### [Excerpt provided]
Every once in a while, this error pops up in production environments, usually after application software upgrade. Error message looks something like this:

Length of LOB data (65536) to be replicated exceeds configured maximum 131072.
The statement has been terminated.

Essentially, what happened is that the size of LOB data that is being replicated has exceeded the upper limit settings. So Sql Server is complaining that in encountered sizes larger than what is is configured to replicate. There is an easy fix.

--
--  Increase the maximum size of text to replicate
--
EXEC sys.sp_configure N'max text repl size (B)', N'150000'
GO

RECONFIGURE WITH OVERRIDE
GO

max text repl size (B) indicates the maximum size in bytes that could be replicated in a single statement like INSERT UPDATE, etc.

### [Exercise 1]
According to the excerpt on the SQL Server LOB replication error, when does this error usually appear in production environments?
### [Exercise 2]
Carry on the excerpt on the SQL Server LOB replication error, beginning after its final sentence.

### [Supplied data]
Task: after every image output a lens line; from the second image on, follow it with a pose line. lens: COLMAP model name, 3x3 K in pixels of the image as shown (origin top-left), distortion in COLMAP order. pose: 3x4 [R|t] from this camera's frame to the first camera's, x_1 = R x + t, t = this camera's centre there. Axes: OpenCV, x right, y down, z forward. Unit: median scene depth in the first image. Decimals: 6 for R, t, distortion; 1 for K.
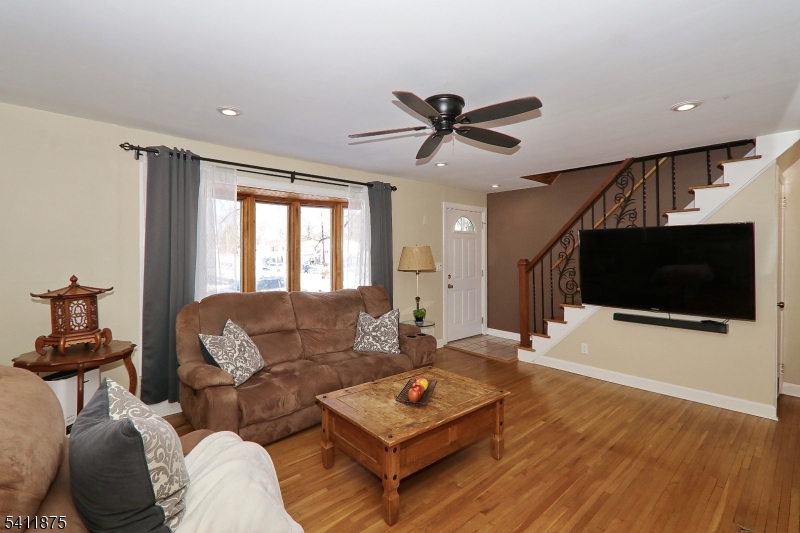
lens RADIAL K [[365.7, 0, 405.5], [0, 365.7, 255.1], [0, 0, 1]] dist [0.000763, 0.001709]
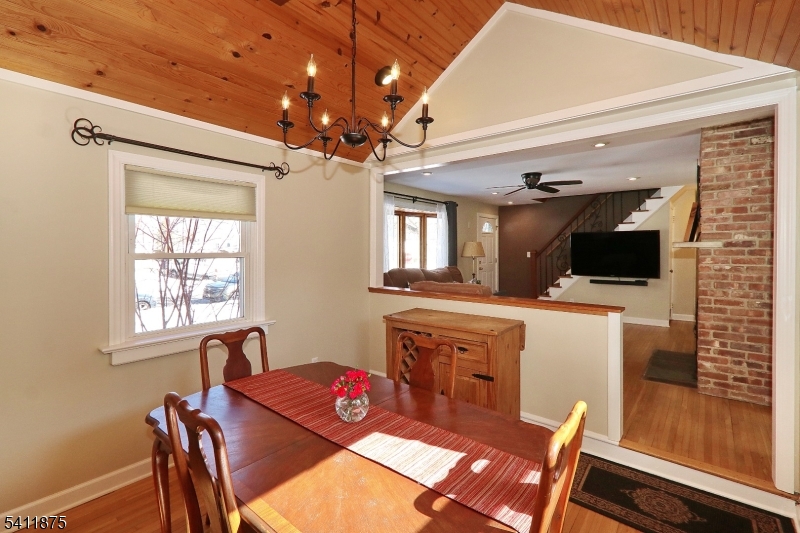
lens RADIAL K [[365.7, 0, 401.3], [0, 365.7, 250.9], [0, 0, 1]] dist [0.000763, 0.001709]
pose [[0.987784, -0.002397, 0.155811, -0.660338], [0.002596, 0.999996, -0.001073, 0.020845], [-0.155808, 0.001465, 0.987786, -0.662754]]
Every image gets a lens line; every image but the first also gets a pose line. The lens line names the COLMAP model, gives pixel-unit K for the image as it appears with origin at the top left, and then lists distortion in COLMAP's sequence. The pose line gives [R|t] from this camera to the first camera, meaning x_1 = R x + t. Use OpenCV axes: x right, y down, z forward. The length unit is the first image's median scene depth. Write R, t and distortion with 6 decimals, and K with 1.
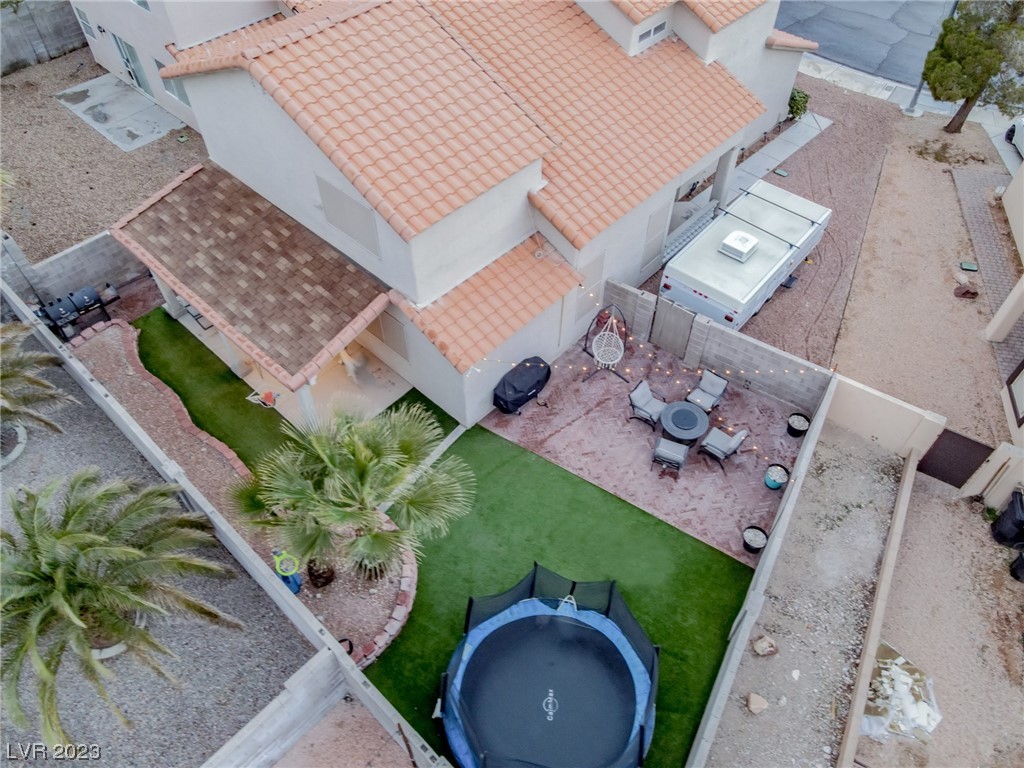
lens RADIAL K [[745.9, 0, 510.0], [0, 745.9, 384.4], [0, 0, 1]] dist [0.010928, 0.015896]
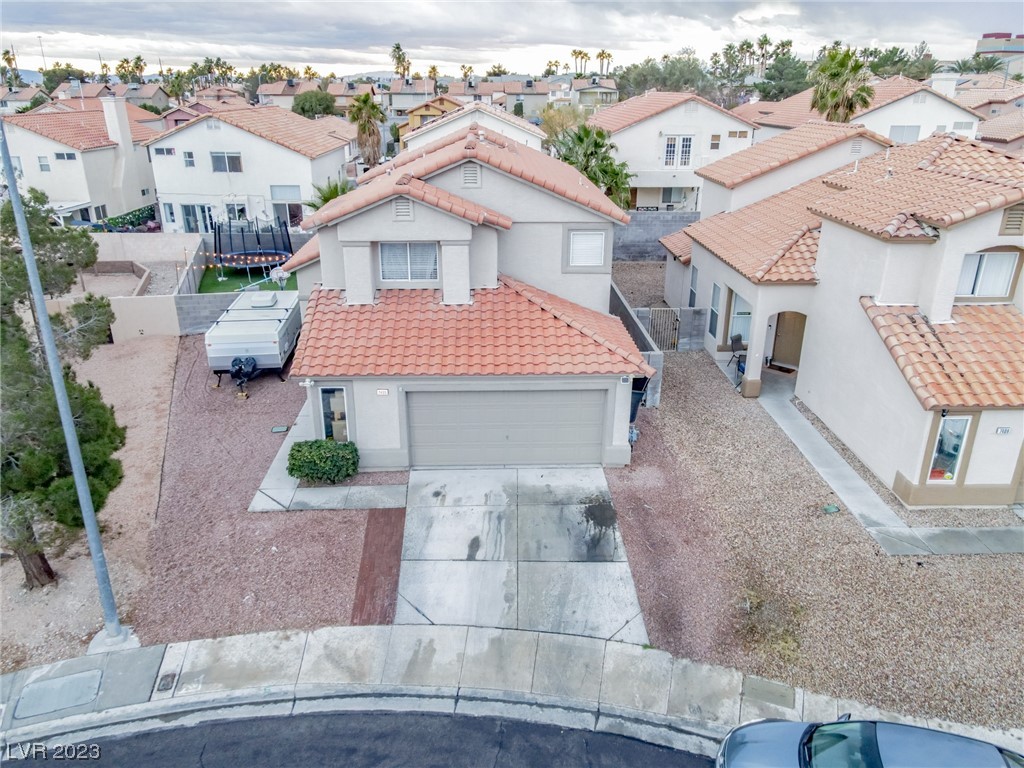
lens RADIAL K [[745.9, 0, 512.7], [0, 745.9, 380.3], [0, 0, 1]] dist [0.010928, 0.015896]
pose [[-0.699723, 0.261113, -0.664987, 1.005449], [-0.548801, 0.399477, 0.734327, -1.484188], [0.457389, 0.878771, -0.136225, 1.642880]]
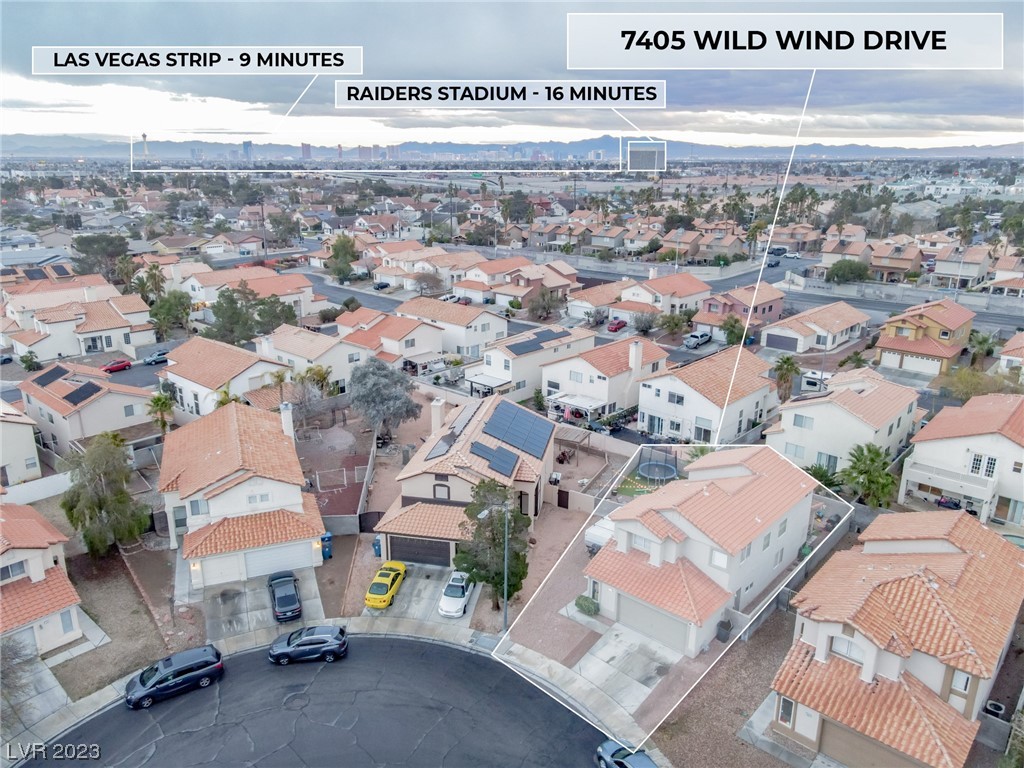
lens RADIAL K [[745.9, 0, 510.8], [0, 745.9, 385.6], [0, 0, 1]] dist [0.010928, 0.015896]
pose [[-0.999473, 0.002250, -0.032384, 0.909051], [-0.029064, 0.382322, 0.923572, -3.367979], [0.014459, 0.924026, -0.382055, 1.780131]]
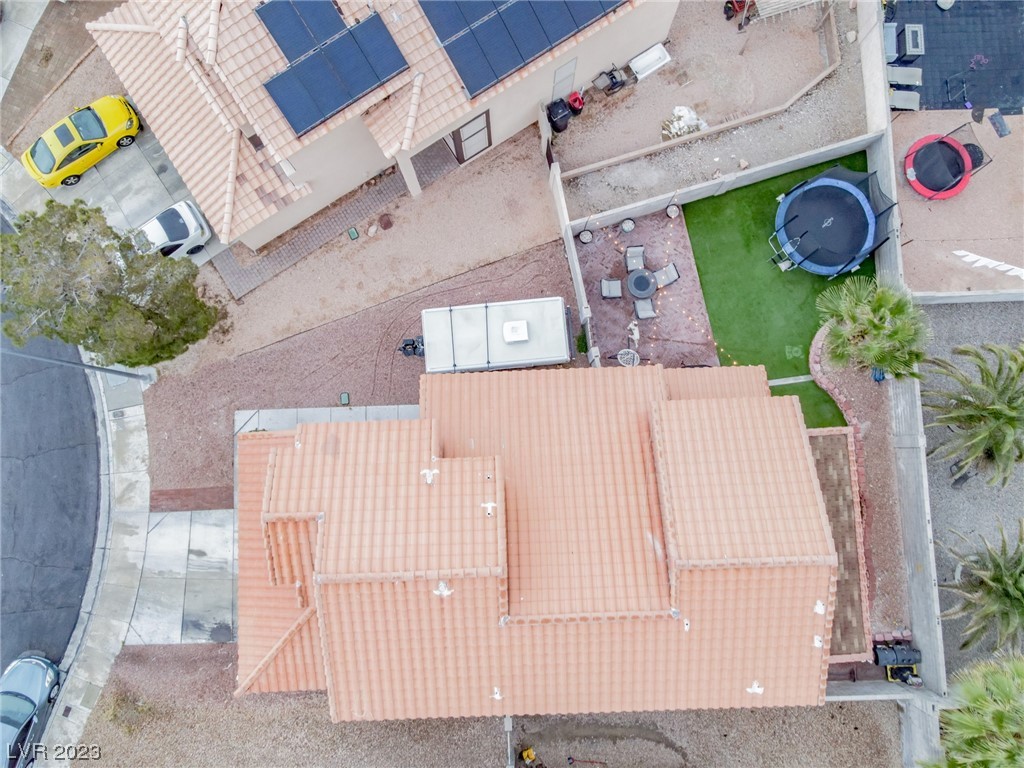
lens RADIAL K [[745.9, 0, 510.7], [0, 745.9, 378.7], [0, 0, 1]] dist [0.010928, 0.015896]
pose [[-0.714293, -0.696508, 0.068281, 0.178005], [0.536622, -0.482456, 0.692295, -1.271220], [-0.449247, 0.531143, 0.718376, 0.081719]]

### [Reply 1]
Usually after an application software upgrade.

### [Reply 2]
For example, in our situation, we have a table with XML column. If the size of the XML file goes beyond the default size of 65536  bytes, this error occurs when that record is replicated.

As it is, XML columns can accept XML files larger than 65536 bytes during INSERT, UPDATE, etc; But when this row (new INSERT or UPDATE) needs to be replicated to Subscriber, the replication infrastructure may not be able to handle it as the upper limit was configured to 65536 bytes. As we saw above, it is easy to change.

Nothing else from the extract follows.